Using collateral to secure small business loans

Businesses at all levels will always need significant amounts of capital to grow and expand.

Nevertheless, actually getting hold of this capital in the first place can be significantly more difficult for smaller businesses. Which is compounded by the fact that these are also businesses that need to grow, expand and establish themselves more than businesses at any other levels.

When applying for secured loans for business purposes, the lender will no doubt take a detailed look at your current position and operations. Even after taking into account your credit history, balance sheet, equity, revenues, company history and reputation, there’s every chance they will still insist that the loan is guaranteed using collateral.

So with this in mind, what follows is just a few tips on how to effectively use your assets as collateral, in order to obtain the secured small business loans you may need:

1. Keep Detailed Records
First of all, you will only be able to use any given assets as collateral if you are able to prove to the lender how much they are worth. Which in turn means it is important to keep detailed records of your assets on the company balance sheets you keep. It doesn’t need to be particularly complicated, just some kind of evidence to support the value of the assets you intend to put up as collateral.

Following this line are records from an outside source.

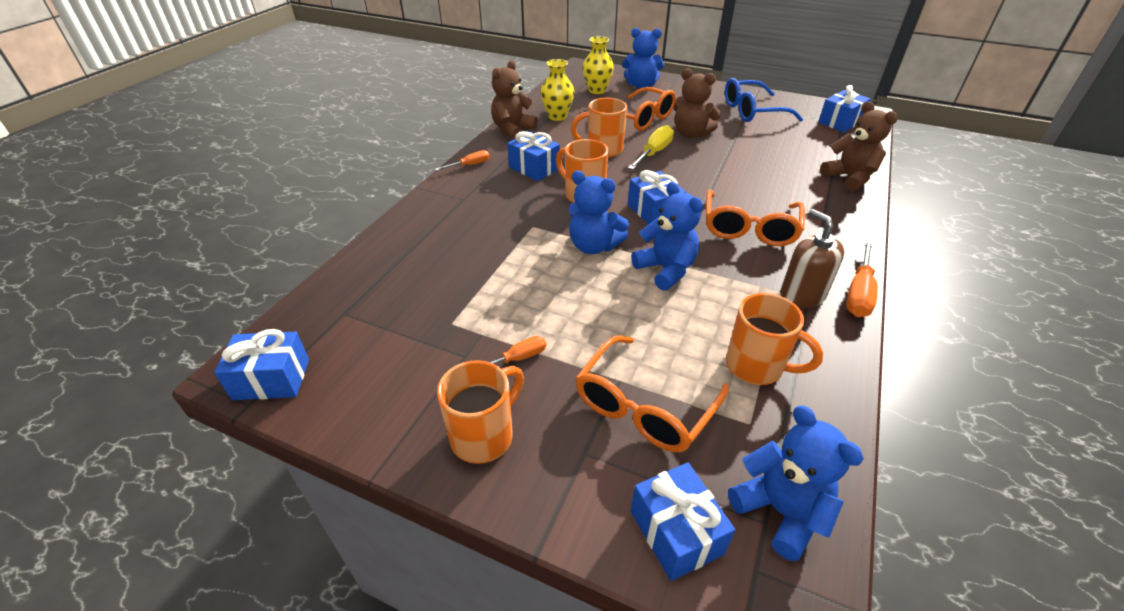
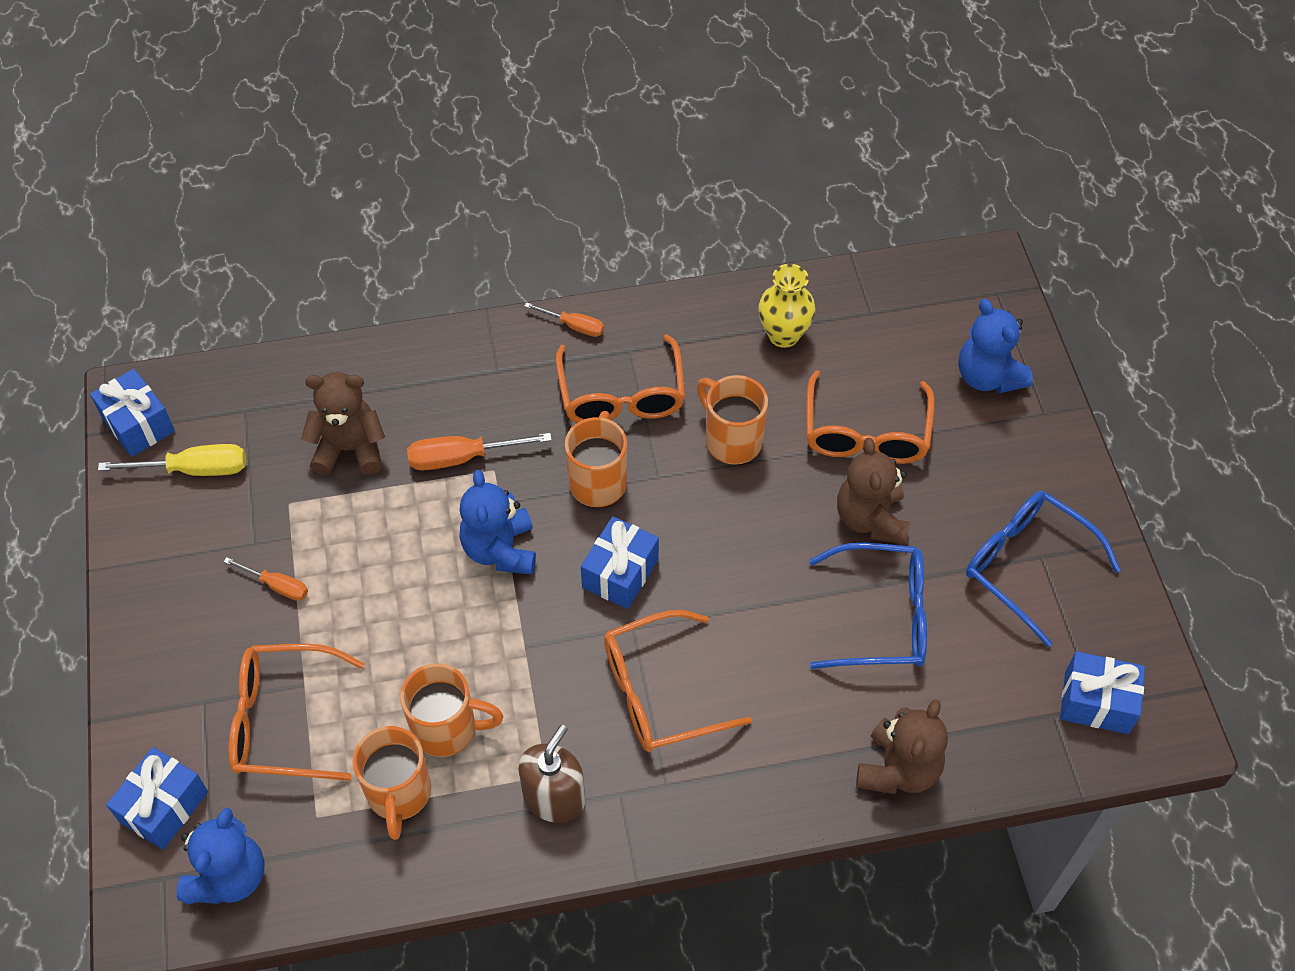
camera: 55 degrees right, 15 degrees up
orange mug [437,360,524,464] -> orange mug moved to [400,663,504,757]
brown teddy bear [491,60,538,139] -> brown teddy bear moved to [301,372,385,475]
blue gift [507,131,560,181] -> orange glasses [556,334,685,423]
yellow vase [583,36,614,94] -> none
yellow screwdriver [628,125,674,170] -> yellow screwdriver moved to [98,444,246,476]
blue teddy bear [631,182,703,291] -> none
orange screwdriver [846,240,878,317] -> orange screwdriver moved to [407,433,552,470]
none -> blue glasses [809,543,927,669]

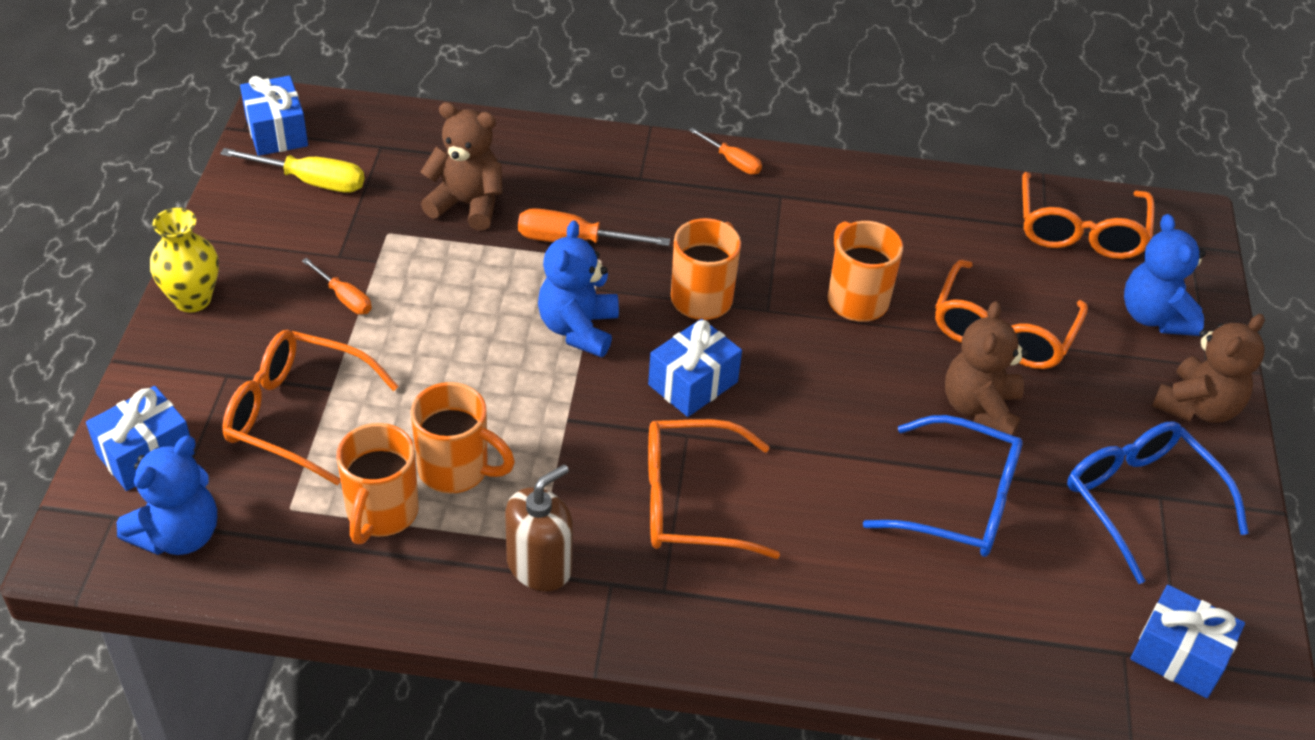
camera: 15 degrees right, 10 degrees down
orange glasses [556,334,685,423] -> orange glasses moved to [1022,172,1155,259]
yellow vase [758,264,816,348] -> yellow vase moved to [150,208,219,312]
brown teddy bear [856,699,948,794] -> brown teddy bear moved to [1152,314,1265,423]

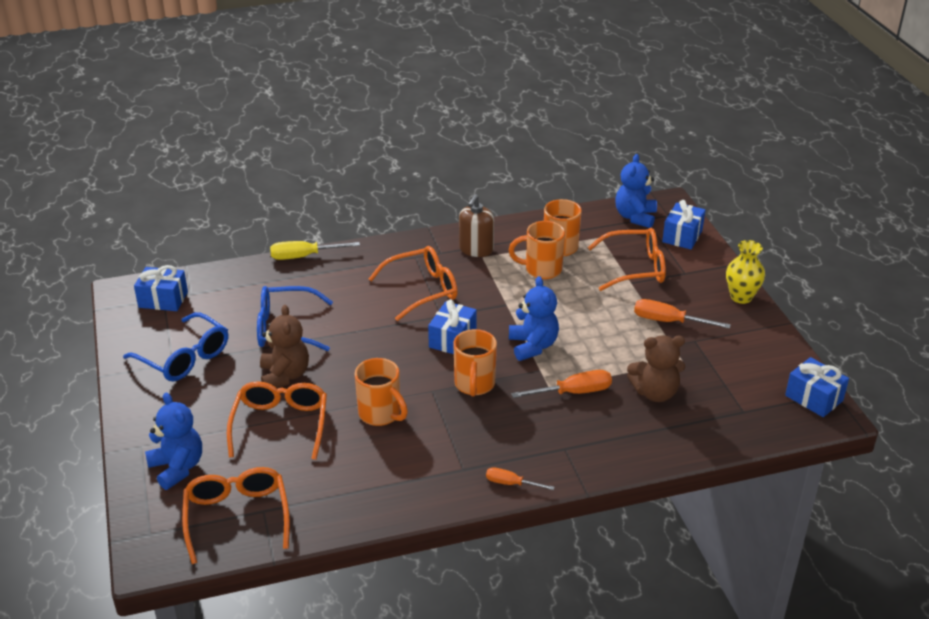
camera: 160 degrees right, 10 degrees down
yellow screwdriver [220,148,364,193] -> yellow screwdriver moved to [270,241,360,260]
orange screwdriver [302,258,372,314] -> orange screwdriver [634,299,731,329], size x1.61
brown teddy bear [1152,314,1265,423] -> none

2. Know What Can Be Used as Collateral
Of course, it can also be helpful to know exactly what can be used as collateral in the first place, in order to avoid wasted time and effort. While property tends to be the single most commonly used form of collateral, it is worth bearing in mind that many lenders will only accept property if you are the outright owner. Or in other words, not if you are still paying off a mortgage or equivalent property loan. Along with property, personal savings may also be accepted as collateral, as may the deeds to land, certain valuable items of equipment and so on. It has a habit of differing from one lender to the next, so be sure to ask for specifics, rather than making assumptions.

3. Understand the Risks
For obvious reasons, you should never even consider signing yourself into a secured loan if you are not 100 per cent certain you will be able to keep up with the repayments. It is useful checking a secured loan calculator to get an indication of loan repayment amounts. Given the fact that you will no doubt be putting something important and valuable online, it just isn’t worth the risk if you have even a shred of doubt.

4. Negotiate When You Can
There are two ways of approaching the negotiation progress – one being through an experienced broker, the other being to go it alone. Needless to say, unless you have plenty of experience in exactly this kind of process, it is definitely in your best interests to seek secured loan services via a broker. Along with negotiating better rates, they may also bring to your attention alternatives to secured loans that may prove to be even more cost-effective.

5. Consider Peer-to-Peer Lending
Last up, if coming up with and putting the required collateral on the line simply isn’t a viable option for your business, an alternative to consider is peer-to-peer lending. For smaller loans in particular, peer loans have the potential to be somewhat simpler to obtain and are not quite as risky, when it comes to potential property and asset losses. Once again, the best advice is to speak to a broker, in order to get a good idea of all the available options.